• _WHAT TO WORK ON_: Could you restate the data word for word?

|---|

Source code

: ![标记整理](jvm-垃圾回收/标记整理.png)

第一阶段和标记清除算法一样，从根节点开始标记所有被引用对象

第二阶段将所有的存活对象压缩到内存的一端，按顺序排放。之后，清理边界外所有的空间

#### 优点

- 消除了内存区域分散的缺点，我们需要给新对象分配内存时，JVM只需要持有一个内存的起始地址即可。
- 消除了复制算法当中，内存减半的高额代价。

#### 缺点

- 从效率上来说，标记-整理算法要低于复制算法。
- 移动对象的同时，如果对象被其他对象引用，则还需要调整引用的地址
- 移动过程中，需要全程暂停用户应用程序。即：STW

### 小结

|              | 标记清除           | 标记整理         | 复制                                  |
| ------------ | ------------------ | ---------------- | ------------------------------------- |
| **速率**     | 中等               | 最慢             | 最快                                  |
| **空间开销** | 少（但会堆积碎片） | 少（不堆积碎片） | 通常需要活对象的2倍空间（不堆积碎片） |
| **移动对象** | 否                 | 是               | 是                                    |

|---|

• _EXERCISE RESPONSE_:
Source code

: ![标记整理](jvm-垃圾回收/标记整理.png)

第一阶段和标记清除算法一样，从根节点开始标记所有被引用对象

第二阶段将所有的存活对象压缩到内存的一端，按顺序排放。之后，清理边界外所有的空间

#### 优点

- 消除了内存区域分散的缺点，我们需要给新对象分配内存时，JVM只需要持有一个内存的起始地址即可。
- 消除了复制算法当中，内存减半的高额代价。

#### 缺点

- 从效率上来说，标记-整理算法要低于复制算法。
- 移动对象的同时，如果对象被其他对象引用，则还需要调整引用的地址
- 移动过程中，需要全程暂停用户应用程序。即：STW

### 小结

|              | 标记清除           | 标记整理         | 复制                                  |
| ------------ | ------------------ | ---------------- | ------------------------------------- |
| **速率**     | 中等               | 最慢             | 最快                                  |
| **空间开销** | 少（但会堆积碎片） | 少（不堆积碎片） | 通常需要活对象的2倍空间（不堆积碎片） |
| **移动对象** | 否                 | 是               | 是                                    |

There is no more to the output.